Write out these records again, swapping every "pose" for "view" and leaving everything else as it is.

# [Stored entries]
+---+

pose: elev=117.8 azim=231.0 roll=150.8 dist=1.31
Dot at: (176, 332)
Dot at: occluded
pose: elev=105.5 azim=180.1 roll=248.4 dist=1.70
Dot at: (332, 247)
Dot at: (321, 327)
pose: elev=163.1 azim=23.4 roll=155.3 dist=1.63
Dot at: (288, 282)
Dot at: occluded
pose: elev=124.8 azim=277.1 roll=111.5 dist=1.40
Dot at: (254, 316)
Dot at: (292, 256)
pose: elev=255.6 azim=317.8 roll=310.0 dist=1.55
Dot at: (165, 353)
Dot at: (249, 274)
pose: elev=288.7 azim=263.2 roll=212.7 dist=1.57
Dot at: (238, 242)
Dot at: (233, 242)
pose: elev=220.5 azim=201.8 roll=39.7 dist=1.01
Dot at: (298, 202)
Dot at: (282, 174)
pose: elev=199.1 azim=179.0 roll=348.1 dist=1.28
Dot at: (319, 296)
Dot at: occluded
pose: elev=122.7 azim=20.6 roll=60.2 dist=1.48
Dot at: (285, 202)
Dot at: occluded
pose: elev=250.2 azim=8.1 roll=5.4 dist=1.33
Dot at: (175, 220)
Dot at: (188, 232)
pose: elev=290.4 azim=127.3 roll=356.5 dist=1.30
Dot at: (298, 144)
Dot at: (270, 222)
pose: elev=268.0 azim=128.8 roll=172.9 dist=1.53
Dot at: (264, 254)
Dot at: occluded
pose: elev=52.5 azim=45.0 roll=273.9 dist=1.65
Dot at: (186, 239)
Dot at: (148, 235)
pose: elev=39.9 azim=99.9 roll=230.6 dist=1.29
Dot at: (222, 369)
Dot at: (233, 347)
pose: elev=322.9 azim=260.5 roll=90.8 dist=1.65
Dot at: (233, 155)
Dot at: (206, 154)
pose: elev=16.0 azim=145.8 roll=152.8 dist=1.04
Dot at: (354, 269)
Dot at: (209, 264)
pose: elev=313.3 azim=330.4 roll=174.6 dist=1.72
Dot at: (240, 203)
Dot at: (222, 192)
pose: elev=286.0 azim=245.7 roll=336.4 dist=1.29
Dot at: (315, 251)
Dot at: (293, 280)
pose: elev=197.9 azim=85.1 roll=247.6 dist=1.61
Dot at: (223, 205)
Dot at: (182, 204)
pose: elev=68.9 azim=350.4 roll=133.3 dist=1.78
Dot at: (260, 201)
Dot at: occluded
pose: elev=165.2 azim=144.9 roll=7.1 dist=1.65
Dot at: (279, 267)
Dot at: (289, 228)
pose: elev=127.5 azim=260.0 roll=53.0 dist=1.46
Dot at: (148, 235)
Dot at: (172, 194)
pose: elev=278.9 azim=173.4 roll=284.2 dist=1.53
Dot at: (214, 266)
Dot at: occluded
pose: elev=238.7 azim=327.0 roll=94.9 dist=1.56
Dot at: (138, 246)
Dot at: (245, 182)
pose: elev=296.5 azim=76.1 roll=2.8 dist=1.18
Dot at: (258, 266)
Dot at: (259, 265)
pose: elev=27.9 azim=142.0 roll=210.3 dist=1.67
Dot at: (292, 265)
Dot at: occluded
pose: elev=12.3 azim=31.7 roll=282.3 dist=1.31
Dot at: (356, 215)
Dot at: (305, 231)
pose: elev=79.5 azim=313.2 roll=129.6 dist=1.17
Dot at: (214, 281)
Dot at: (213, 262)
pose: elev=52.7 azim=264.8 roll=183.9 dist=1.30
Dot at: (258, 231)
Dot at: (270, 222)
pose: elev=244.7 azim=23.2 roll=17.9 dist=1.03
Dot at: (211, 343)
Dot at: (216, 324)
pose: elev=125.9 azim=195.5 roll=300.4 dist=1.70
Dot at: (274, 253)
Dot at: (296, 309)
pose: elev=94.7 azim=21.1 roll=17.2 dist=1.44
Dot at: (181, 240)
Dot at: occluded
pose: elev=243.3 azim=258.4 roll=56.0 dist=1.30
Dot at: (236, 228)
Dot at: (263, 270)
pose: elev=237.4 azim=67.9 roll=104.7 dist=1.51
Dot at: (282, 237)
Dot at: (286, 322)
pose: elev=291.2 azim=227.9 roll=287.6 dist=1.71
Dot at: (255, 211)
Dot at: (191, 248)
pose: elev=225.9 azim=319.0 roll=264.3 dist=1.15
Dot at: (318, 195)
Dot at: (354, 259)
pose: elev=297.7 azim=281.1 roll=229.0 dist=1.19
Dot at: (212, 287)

+---+

# [RESULT OF THIS EXERCISE]
view: elev=117.8 azim=231.0 roll=150.8 dist=1.31
Dot at: (176, 332)
Dot at: occluded
view: elev=105.5 azim=180.1 roll=248.4 dist=1.70
Dot at: (332, 247)
Dot at: (321, 327)
view: elev=163.1 azim=23.4 roll=155.3 dist=1.63
Dot at: (288, 282)
Dot at: occluded
view: elev=124.8 azim=277.1 roll=111.5 dist=1.40
Dot at: (254, 316)
Dot at: (292, 256)
view: elev=255.6 azim=317.8 roll=310.0 dist=1.55
Dot at: (165, 353)
Dot at: (249, 274)
view: elev=288.7 azim=263.2 roll=212.7 dist=1.57
Dot at: (238, 242)
Dot at: (233, 242)
view: elev=220.5 azim=201.8 roll=39.7 dist=1.01
Dot at: (298, 202)
Dot at: (282, 174)
view: elev=199.1 azim=179.0 roll=348.1 dist=1.28
Dot at: (319, 296)
Dot at: occluded
view: elev=122.7 azim=20.6 roll=60.2 dist=1.48
Dot at: (285, 202)
Dot at: occluded
view: elev=250.2 azim=8.1 roll=5.4 dist=1.33
Dot at: (175, 220)
Dot at: (188, 232)
view: elev=290.4 azim=127.3 roll=356.5 dist=1.30
Dot at: (298, 144)
Dot at: (270, 222)
view: elev=268.0 azim=128.8 roll=172.9 dist=1.53
Dot at: (264, 254)
Dot at: occluded
view: elev=52.5 azim=45.0 roll=273.9 dist=1.65
Dot at: (186, 239)
Dot at: (148, 235)
view: elev=39.9 azim=99.9 roll=230.6 dist=1.29
Dot at: (222, 369)
Dot at: (233, 347)
view: elev=322.9 azim=260.5 roll=90.8 dist=1.65
Dot at: (233, 155)
Dot at: (206, 154)
view: elev=16.0 azim=145.8 roll=152.8 dist=1.04
Dot at: (354, 269)
Dot at: (209, 264)
view: elev=313.3 azim=330.4 roll=174.6 dist=1.72
Dot at: (240, 203)
Dot at: (222, 192)
view: elev=286.0 azim=245.7 roll=336.4 dist=1.29
Dot at: (315, 251)
Dot at: (293, 280)
view: elev=197.9 azim=85.1 roll=247.6 dist=1.61
Dot at: (223, 205)
Dot at: (182, 204)
view: elev=68.9 azim=350.4 roll=133.3 dist=1.78
Dot at: (260, 201)
Dot at: occluded
view: elev=165.2 azim=144.9 roll=7.1 dist=1.65
Dot at: (279, 267)
Dot at: (289, 228)
view: elev=127.5 azim=260.0 roll=53.0 dist=1.46
Dot at: (148, 235)
Dot at: (172, 194)
view: elev=278.9 azim=173.4 roll=284.2 dist=1.53
Dot at: (214, 266)
Dot at: occluded
view: elev=238.7 azim=327.0 roll=94.9 dist=1.56
Dot at: (138, 246)
Dot at: (245, 182)
view: elev=296.5 azim=76.1 roll=2.8 dist=1.18
Dot at: (258, 266)
Dot at: (259, 265)
view: elev=27.9 azim=142.0 roll=210.3 dist=1.67
Dot at: (292, 265)
Dot at: occluded
view: elev=12.3 azim=31.7 roll=282.3 dist=1.31
Dot at: (356, 215)
Dot at: (305, 231)
view: elev=79.5 azim=313.2 roll=129.6 dist=1.17
Dot at: (214, 281)
Dot at: (213, 262)
view: elev=52.7 azim=264.8 roll=183.9 dist=1.30
Dot at: (258, 231)
Dot at: (270, 222)
view: elev=244.7 azim=23.2 roll=17.9 dist=1.03
Dot at: (211, 343)
Dot at: (216, 324)
view: elev=125.9 azim=195.5 roll=300.4 dist=1.70
Dot at: (274, 253)
Dot at: (296, 309)
view: elev=94.7 azim=21.1 roll=17.2 dist=1.44
Dot at: (181, 240)
Dot at: occluded
view: elev=243.3 azim=258.4 roll=56.0 dist=1.30
Dot at: (236, 228)
Dot at: (263, 270)
view: elev=237.4 azim=67.9 roll=104.7 dist=1.51
Dot at: (282, 237)
Dot at: (286, 322)
view: elev=291.2 azim=227.9 roll=287.6 dist=1.71
Dot at: (255, 211)
Dot at: (191, 248)
view: elev=225.9 azim=319.0 roll=264.3 dist=1.15
Dot at: (318, 195)
Dot at: (354, 259)
view: elev=297.7 azim=281.1 roll=229.0 dist=1.19
Dot at: (212, 287)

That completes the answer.